Days before the Russian troops withdrew from Kherson, on November 11, he saw seven buses with children protected by armed soldiers and a single adult arrive in Olehki on one of the ferries crossing the Dnieper. “These children were taken to Crimea. And then, I don’t know, in Krasnodar, they distributed them all over the Russian Federation.” The Government of Ukraine estimates that 16,000 children have been brought to Russia from the occupied Ukrainian territories.
He heard the story that impacted him the most in April, when he met a woman who kept crying. He had received financial help from the Russians who had offered to take his children to Eupatória (Crimea) for a holiday. “He asked me if I knew anyone in Crimea and I asked him what happened. She told me she couldn’t get her children back. I told her that the only thing I could advise her was to go to that camp herself and get them out of there,” explains Iúlia.

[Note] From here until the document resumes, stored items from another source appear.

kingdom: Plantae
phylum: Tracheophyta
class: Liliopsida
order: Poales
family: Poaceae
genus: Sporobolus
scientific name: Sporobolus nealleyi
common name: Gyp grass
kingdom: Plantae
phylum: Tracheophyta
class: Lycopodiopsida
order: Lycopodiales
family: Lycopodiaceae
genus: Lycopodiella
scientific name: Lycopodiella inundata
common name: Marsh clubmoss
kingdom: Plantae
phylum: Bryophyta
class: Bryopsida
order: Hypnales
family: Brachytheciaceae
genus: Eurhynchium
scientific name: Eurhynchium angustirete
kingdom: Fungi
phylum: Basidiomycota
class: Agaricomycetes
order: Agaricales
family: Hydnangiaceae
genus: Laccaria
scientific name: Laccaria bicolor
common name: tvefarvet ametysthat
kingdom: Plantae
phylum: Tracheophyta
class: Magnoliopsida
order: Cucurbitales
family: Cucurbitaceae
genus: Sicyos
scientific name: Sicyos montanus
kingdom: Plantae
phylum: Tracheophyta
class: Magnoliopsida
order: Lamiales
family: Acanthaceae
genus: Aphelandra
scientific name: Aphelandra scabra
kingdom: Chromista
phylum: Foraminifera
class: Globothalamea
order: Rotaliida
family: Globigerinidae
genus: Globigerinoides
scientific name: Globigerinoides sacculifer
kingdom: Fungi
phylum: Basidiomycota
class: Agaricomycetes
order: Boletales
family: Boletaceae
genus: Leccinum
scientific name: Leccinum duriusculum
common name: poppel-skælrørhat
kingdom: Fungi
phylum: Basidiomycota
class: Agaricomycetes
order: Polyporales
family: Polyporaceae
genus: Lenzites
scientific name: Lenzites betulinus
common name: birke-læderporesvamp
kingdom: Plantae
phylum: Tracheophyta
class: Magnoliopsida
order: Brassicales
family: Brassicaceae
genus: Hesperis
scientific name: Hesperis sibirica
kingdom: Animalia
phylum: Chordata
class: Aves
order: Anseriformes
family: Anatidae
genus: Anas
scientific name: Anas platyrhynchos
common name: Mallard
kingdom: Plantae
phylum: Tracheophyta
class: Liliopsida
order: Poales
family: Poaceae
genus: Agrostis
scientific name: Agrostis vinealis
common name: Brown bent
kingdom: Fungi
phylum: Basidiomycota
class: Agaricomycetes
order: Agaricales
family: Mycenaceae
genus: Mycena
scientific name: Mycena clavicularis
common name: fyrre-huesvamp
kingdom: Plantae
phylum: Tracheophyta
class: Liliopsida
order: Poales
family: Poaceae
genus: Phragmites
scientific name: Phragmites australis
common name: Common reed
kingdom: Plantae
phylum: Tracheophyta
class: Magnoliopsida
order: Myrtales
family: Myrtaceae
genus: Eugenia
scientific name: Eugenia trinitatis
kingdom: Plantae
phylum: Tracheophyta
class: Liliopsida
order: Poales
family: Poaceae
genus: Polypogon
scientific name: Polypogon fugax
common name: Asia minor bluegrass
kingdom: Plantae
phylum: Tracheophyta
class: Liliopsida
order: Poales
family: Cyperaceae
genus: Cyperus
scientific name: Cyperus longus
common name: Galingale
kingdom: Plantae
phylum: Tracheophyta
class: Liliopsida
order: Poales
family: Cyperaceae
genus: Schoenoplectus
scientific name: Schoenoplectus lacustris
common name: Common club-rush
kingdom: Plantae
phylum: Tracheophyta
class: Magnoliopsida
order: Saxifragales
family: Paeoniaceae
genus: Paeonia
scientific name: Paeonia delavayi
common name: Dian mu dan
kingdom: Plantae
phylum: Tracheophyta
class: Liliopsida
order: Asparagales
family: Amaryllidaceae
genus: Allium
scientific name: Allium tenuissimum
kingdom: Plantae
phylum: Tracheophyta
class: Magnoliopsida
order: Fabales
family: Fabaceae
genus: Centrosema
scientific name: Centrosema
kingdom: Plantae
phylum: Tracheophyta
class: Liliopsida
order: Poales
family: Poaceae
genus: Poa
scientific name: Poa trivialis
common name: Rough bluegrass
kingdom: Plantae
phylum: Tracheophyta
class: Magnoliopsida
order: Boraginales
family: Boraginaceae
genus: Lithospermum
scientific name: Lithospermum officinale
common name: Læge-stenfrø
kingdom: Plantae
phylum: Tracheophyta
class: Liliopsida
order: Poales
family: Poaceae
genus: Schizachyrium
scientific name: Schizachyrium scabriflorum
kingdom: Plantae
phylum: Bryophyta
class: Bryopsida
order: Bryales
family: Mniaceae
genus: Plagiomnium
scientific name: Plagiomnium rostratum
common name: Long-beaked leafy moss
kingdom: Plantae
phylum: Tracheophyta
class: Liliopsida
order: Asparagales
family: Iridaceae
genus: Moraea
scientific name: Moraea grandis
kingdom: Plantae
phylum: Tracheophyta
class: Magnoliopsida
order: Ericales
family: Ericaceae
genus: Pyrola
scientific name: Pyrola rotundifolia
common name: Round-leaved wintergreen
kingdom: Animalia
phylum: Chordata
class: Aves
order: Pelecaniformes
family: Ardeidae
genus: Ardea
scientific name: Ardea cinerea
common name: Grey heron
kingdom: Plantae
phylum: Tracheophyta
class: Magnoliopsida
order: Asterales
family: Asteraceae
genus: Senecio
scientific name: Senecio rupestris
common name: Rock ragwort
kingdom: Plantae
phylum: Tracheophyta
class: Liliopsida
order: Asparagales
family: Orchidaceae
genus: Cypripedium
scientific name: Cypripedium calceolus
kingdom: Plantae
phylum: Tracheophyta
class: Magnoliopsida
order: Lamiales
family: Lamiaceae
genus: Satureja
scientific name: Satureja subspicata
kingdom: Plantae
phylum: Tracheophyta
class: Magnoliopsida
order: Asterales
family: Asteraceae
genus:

Iulia was born in Russia and lived in Crimea from the age of four. He left the peninsula and his family in 2014 after the invasion. However, he often sent his children there to visit their grandparents, especially in the summer. It all ended with last year’s invasion, when he not only stopped sending them there, but hid them as much as he could. For a while they were able to attend virtual classes, but then the internet started to malfunction. “These children will have to have psychological support for a long time. The traumas will become more evident”, explained Valentina, a member of Psicóloges en Guerra, an organization dedicated to providing psychological support to children who have lived through the Russian invasion.
Iúlia and her husband have decided that they will send the three eldest to Kyiv to spend the summer with their maternal aunt. In the meantime, they will decide where to locate themselves and start a new life that will not be easy. “But in freedom”, says Serguei.
One final question.
“What happened to the mother who cried for her children?”.
“He did what I told him. She went to look for them and the children are with her in Europe”.